The HWD is suitable for patients who are at an increased risk of sudden cardiac death for reasons such as severe heart failure and awaiting heart transplant or have recently undergone bypass surgery or coronary angioplasty.

The wearable device is also suitable for patients with potentially reversible indications such as acute heart failure caused by inflammation or infection, or those who have had their permanent defibrillator devices removed for reasons such as device infection.


Meanwhile, National Heart Association of Malaysia (NHAM) president Professor Datuk Dr Wan Azman Wan Ahmad said the association and AstraZeneca Malaysia have teamed up to launch a new website called Spotlight on Heart Failure to shed light on this critical illness and provide crucial information on matters such as detecting its signs and symptoms, identifying one’s risk and managing heart health.

“The website (launched on April 28, 2021) aspires to empower Malaysians to take better care of their heart health so that we can collectively improve the state of our nation’s physical and economic health,” he said. 

Designed with the needs of at-risk and diagnosed patients in mind, the website offers easy-to-understand information about the condition and useful tools to help them manage their condition better. These tools include the Symptoms Recognition Quiz, Symptoms Checker and Risk Checker – all available in downloadable PDFs that the patients can bring with them at the next appointment with their doctor.

Dr Wan Azman, who is a senior consultant cardiologist at University Malaya Medical Centre, also said that the Malaysian Heart Failure (MyHF) registry, which is expected to be published by NHAM later this year, also found that hospitalisation rates were high for cases involving readmission for heart failure.

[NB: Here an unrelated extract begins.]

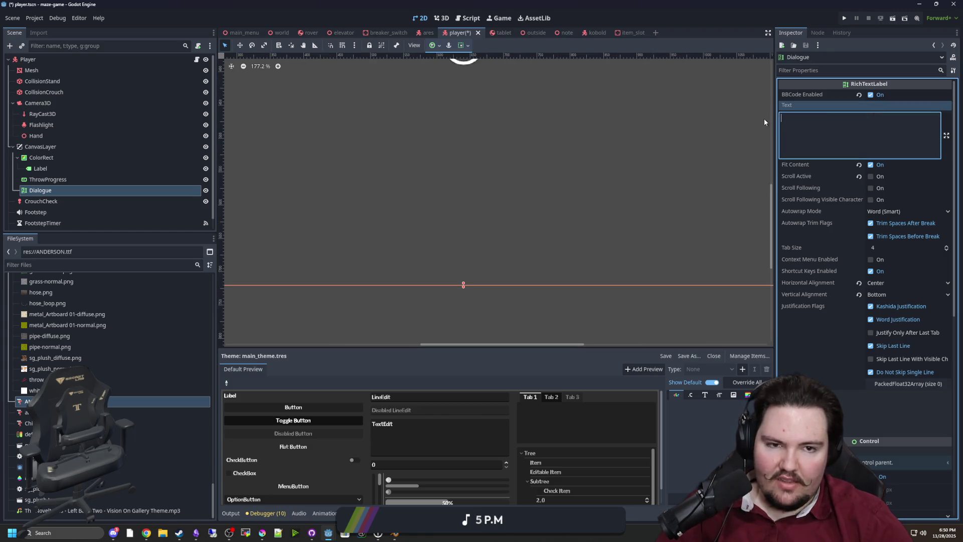
pyautogui.scroll(-5, 431, 265)
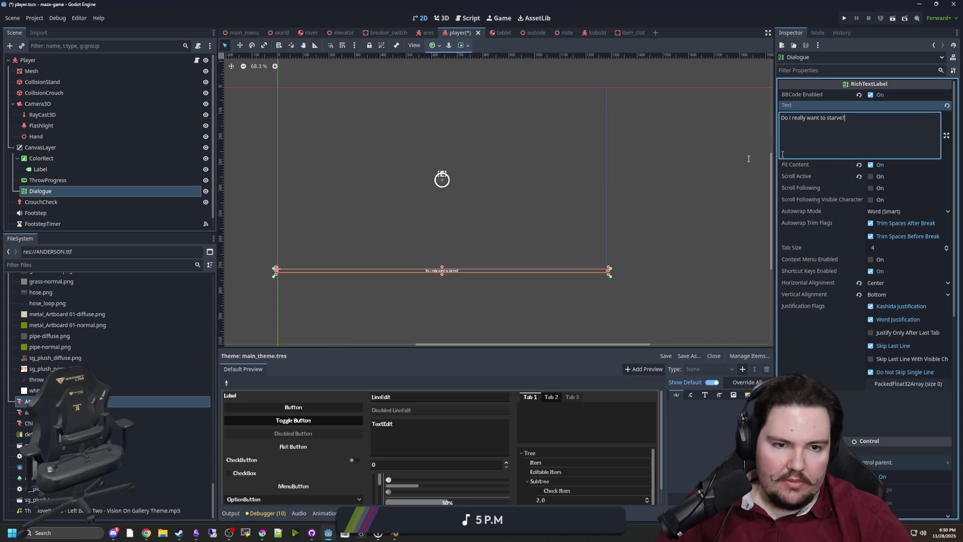
pyautogui.press('ctrl+z')
pyautogui.click(198, 60)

“There are many reasons for this. Unhealthy eating habits, sedentary lifestyle, family history of heart complications, coupled with low awareness or empowerment to take charge of one’s own health, all contribute to the steady growth of such health problems over the years.

“Even though food is not really a major contributor to your blood cholesterol level, it is still best to avoid red meat and foods that contain saturated fat and trans fat. While it is normal to indulge once in a while especially during the festive season, moderation is still a crucial key,” he added.